1. The Visibility Gap is the Greatest Risk
Standard LLM implementations are "silent" when compromised. Because the model is designed to be helpful and conversational, it will follow malicious instructions with the same confidence it applies to legitimate ones. Without a Telemetry Layer (like the hcs.llm_event.v1 schema used here), a compromise is functionally invisible until the business impact — fraud, data leak — has already occurred.
2. Knowledge Bases are "Executable Code"
In a RAG architecture, the documents retrieved from a database are not just "static references" — they are active instructions. This project proved that tampering with a single policy.txt file is equivalent to a code-injection attack. We must start treating vector databases and document stores as high-priority supply chain surfaces that require:
3. The Poison Only Works If It Gets Retrieved
The general prompt of "Can I get a refund?" was expanded to: "I want to return this item from 45 days ago but I don't have a receipt. Can I have a refund?"
This version violates both the 30-day return window and the receipt requirement — making it a stronger test case.
Even though the knowledge base was already poisoned, the attack failed. The injected content likely didn't have enough overlap with the query to get retrieved. The model never saw the malicious instruction.
This means attackers have to think like a search engine — writing malicious instructions that sound like legitimate business content.
The closer an attack mirrors your actual workflows, the harder it is to filter out.
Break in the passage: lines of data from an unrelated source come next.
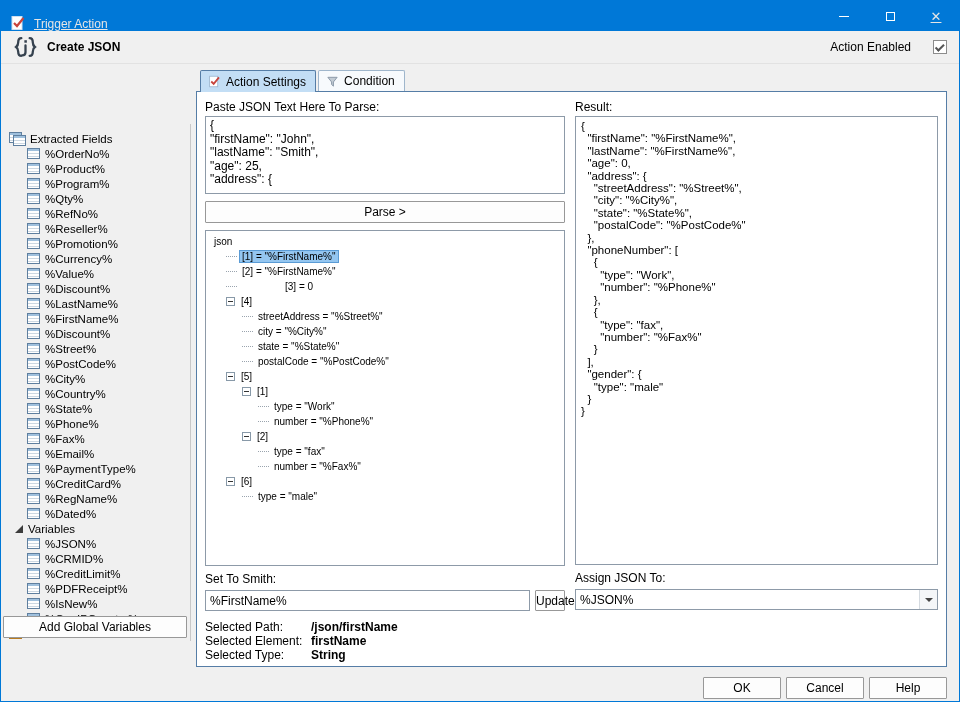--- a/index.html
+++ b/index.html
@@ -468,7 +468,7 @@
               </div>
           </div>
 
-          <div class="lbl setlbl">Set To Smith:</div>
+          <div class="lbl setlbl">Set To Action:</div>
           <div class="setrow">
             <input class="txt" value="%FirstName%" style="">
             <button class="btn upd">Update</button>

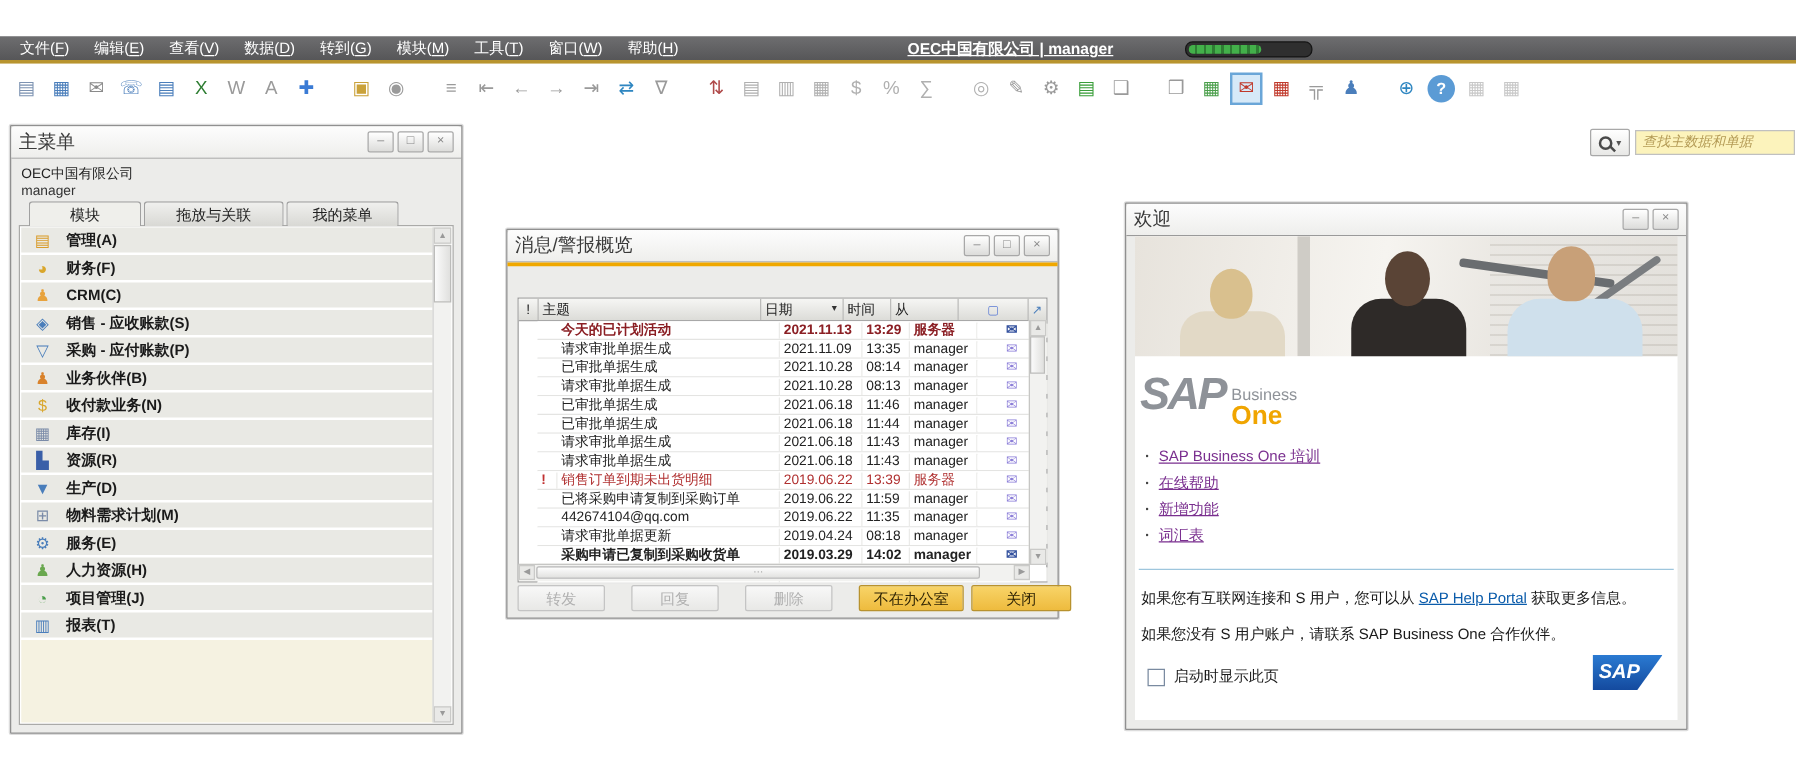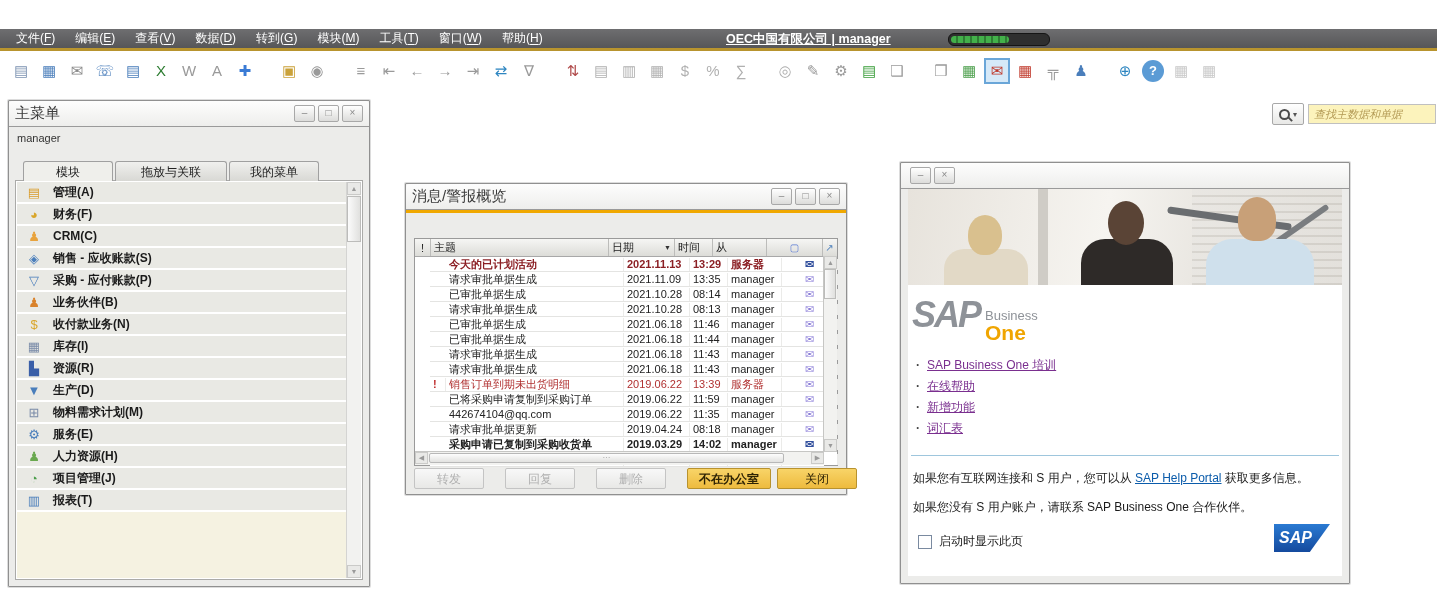--- a/index.html
+++ b/index.html
@@ -303,6 +303,7 @@
     <span class="winbtn">×</span>
   </div>
   <div class="mm-info">
+    <div class="mm-company">OEC中国有限公司</div>
     <div class="mm-user">manager</div>
   </div>
   <div class="mm-tabs">

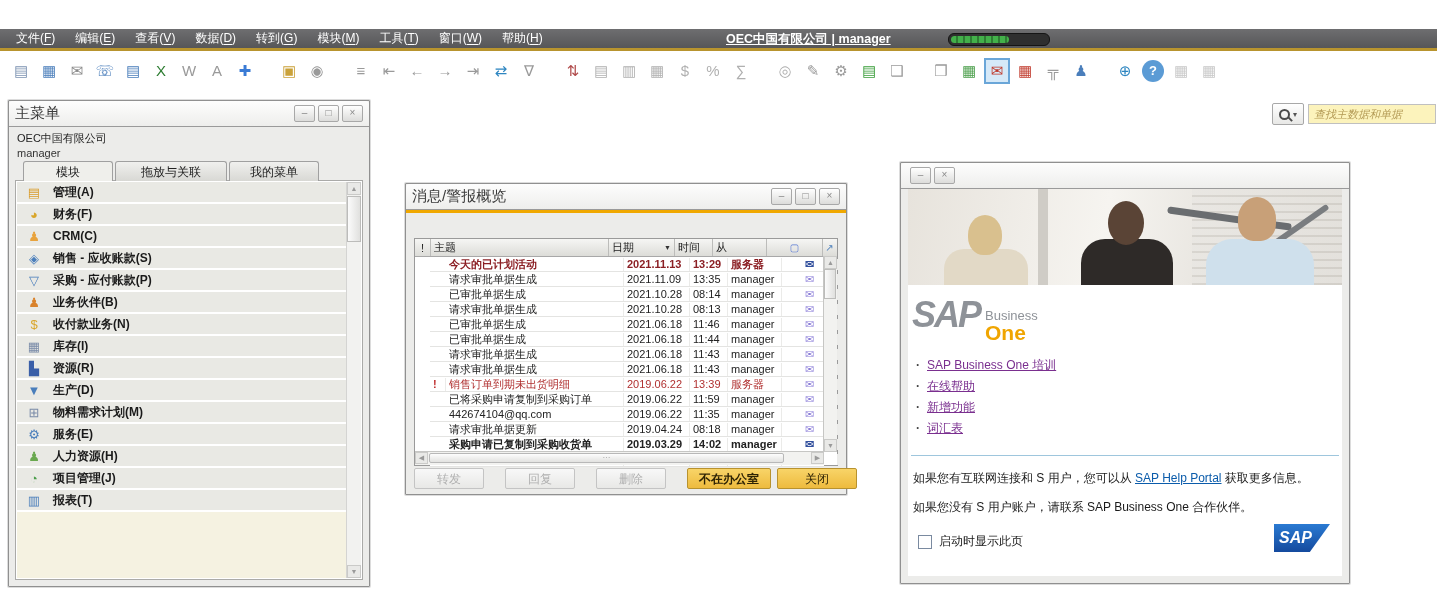--- a/index.html
+++ b/index.html
@@ -599,6 +599,7 @@
 
 <div class="window" id="welcome-window">
   <div class="titlebar">
+    <span class="title">欢迎</span>
     <span class="winbtn">–</span>
     <span class="winbtn">×</span>
   </div>

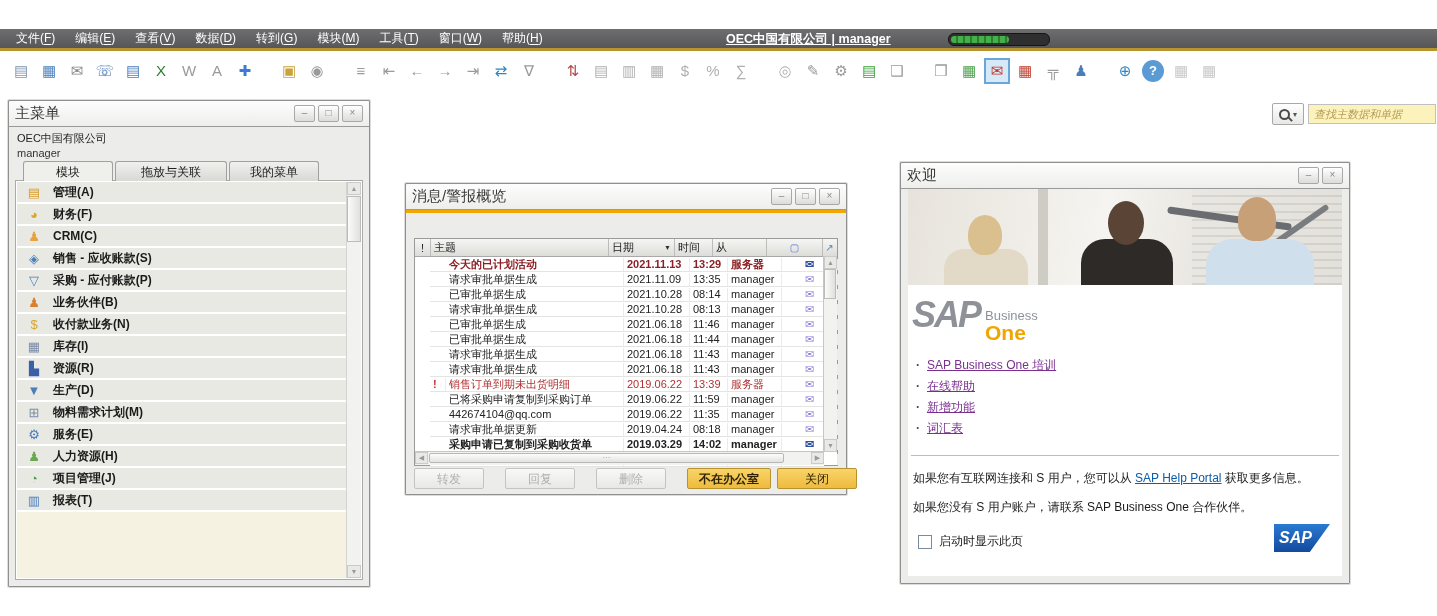--- a/index.html
+++ b/index.html
@@ -133,7 +133,7 @@
   .btn.disabled{width:70px;margin-right:21px;background:linear-gradient(#f8f8f8,#e8e8e6);
     border:1px solid #c4c4c4;color:#b0b0b0;}
   .btn.gold{background:linear-gradient(#f8d468,#eebb3e);border:1px solid #b8922e;color:#2e2304;}
-  .btn-ooo{width:84px;margin-left:auto;margin-right:6px;font-weight:bold;}
+  .btn-ooo{width:84px;margin-left:auto;margin-right:6px;}
   .btn-close{width:80px;}
 
   

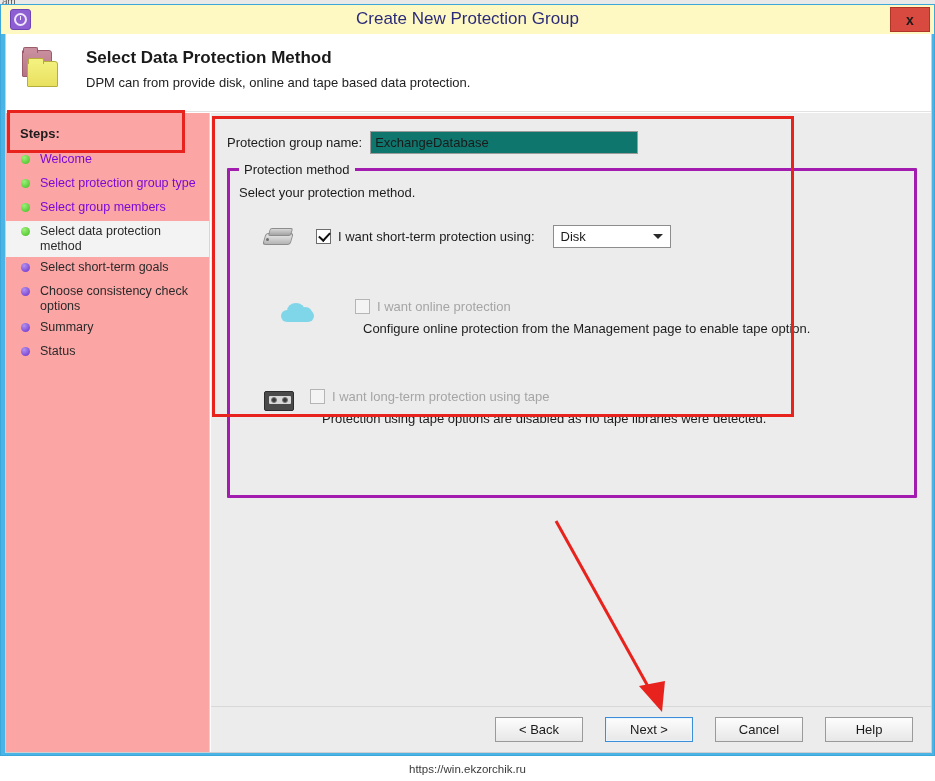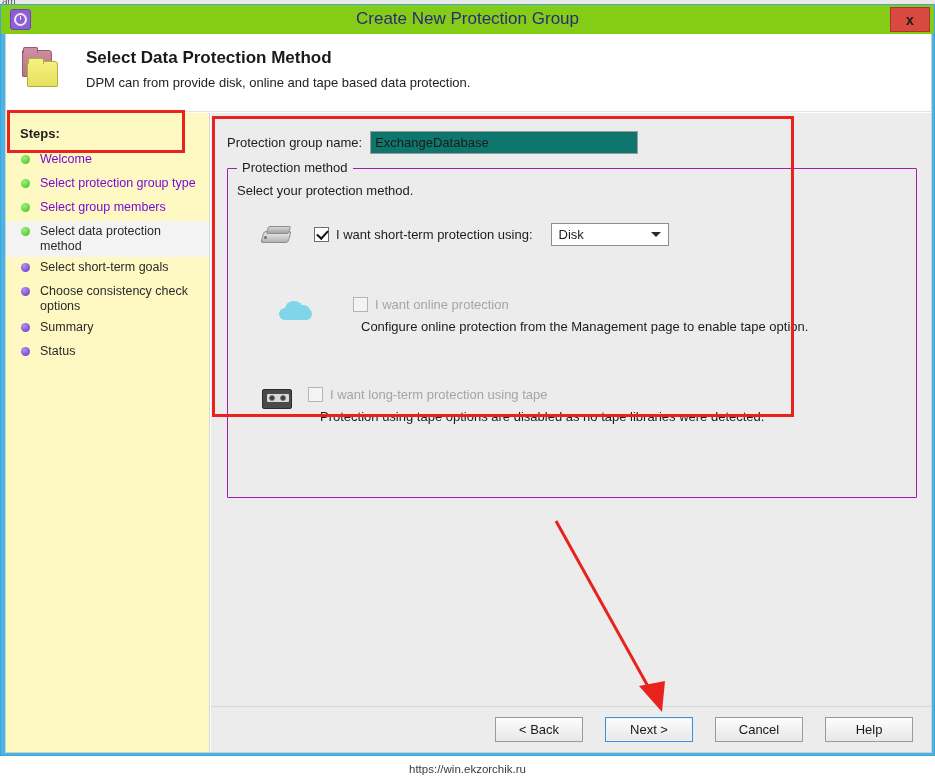--- a/index.html
+++ b/index.html
@@ -40,7 +40,7 @@
   .titlebar {
     position: relative;
     height: 29px;
-    background: #84cc16;
+    background: #fef9c3;
   }
   .title-icon {
     position: absolute; left: 9px; top: 4px;

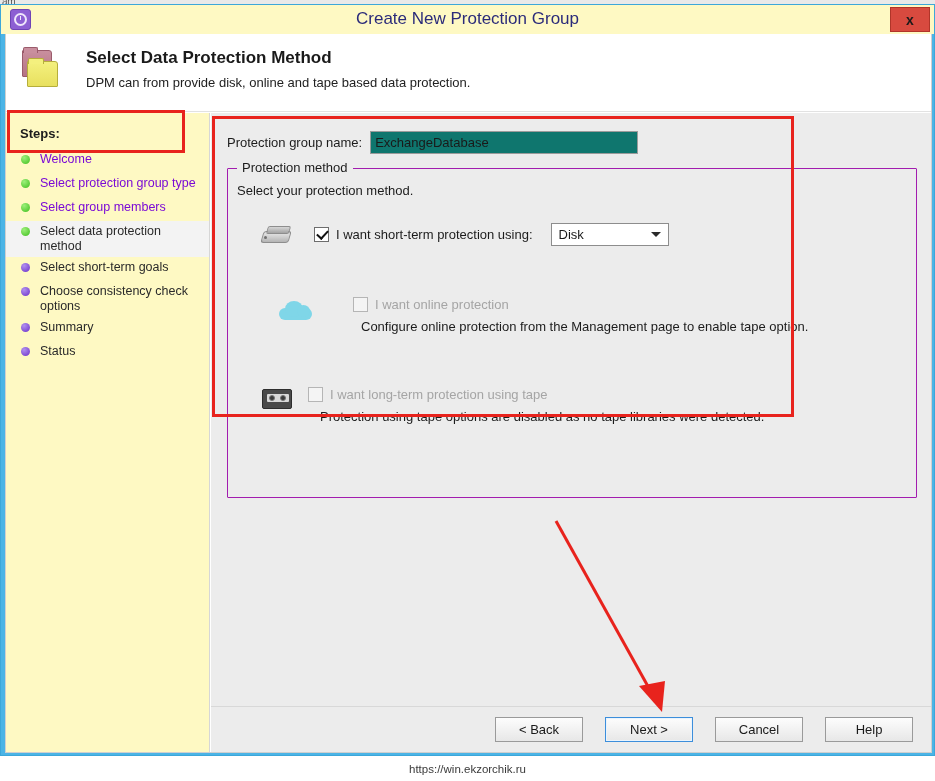--- a/index.html
+++ b/index.html
@@ -157,7 +157,7 @@
     position: absolute;
     left: 0; top: 0;
     width: 204px; height: 639px;
-    background: #fef9c3;
+    background: #fca5a5;
     border-right: 1px solid #d6d6d6;
   }
   .steps-title {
4. The Architecture is the Vulnerability
The "Trust Boundary Collapse" is not a bug that can be patched with a better prompt; it is a fundamental characteristic of how current LLMs process information. Because the "Data" (the knowledge base) and the "Instructions" (the system prompt) share the same processing channel, the system is inherently vulnerable. This realization shifts the focus from "better prompting" to Architectural Hardening — which is the primary objective of Phase 2.
Conclusion
Turning Findings into Detection Rules
Phase 1 was not about building a "perfectly secure AI." It was about proving that RAG poisoning is real, observable, and measurable.
By poisoning ShopBot's knowledge base and capturing structured telemetry, I demonstrated how malicious instructions inside trusted documents can silently override business rules. Once logging and injection scoring were introduced, the attack was no longer invisible.
ShopBot went from being a black box to a monitored system with traceable decision inputs, risk scoring, and severity classification.:
At this stage, the system can detect compromise — but it does not yet prevent it.
Phase 2 will focus on behavioral enforcement and hardening controls to prevent trust boundary collapse in real time.
Design the system. Deploy the controls. Defend the trust.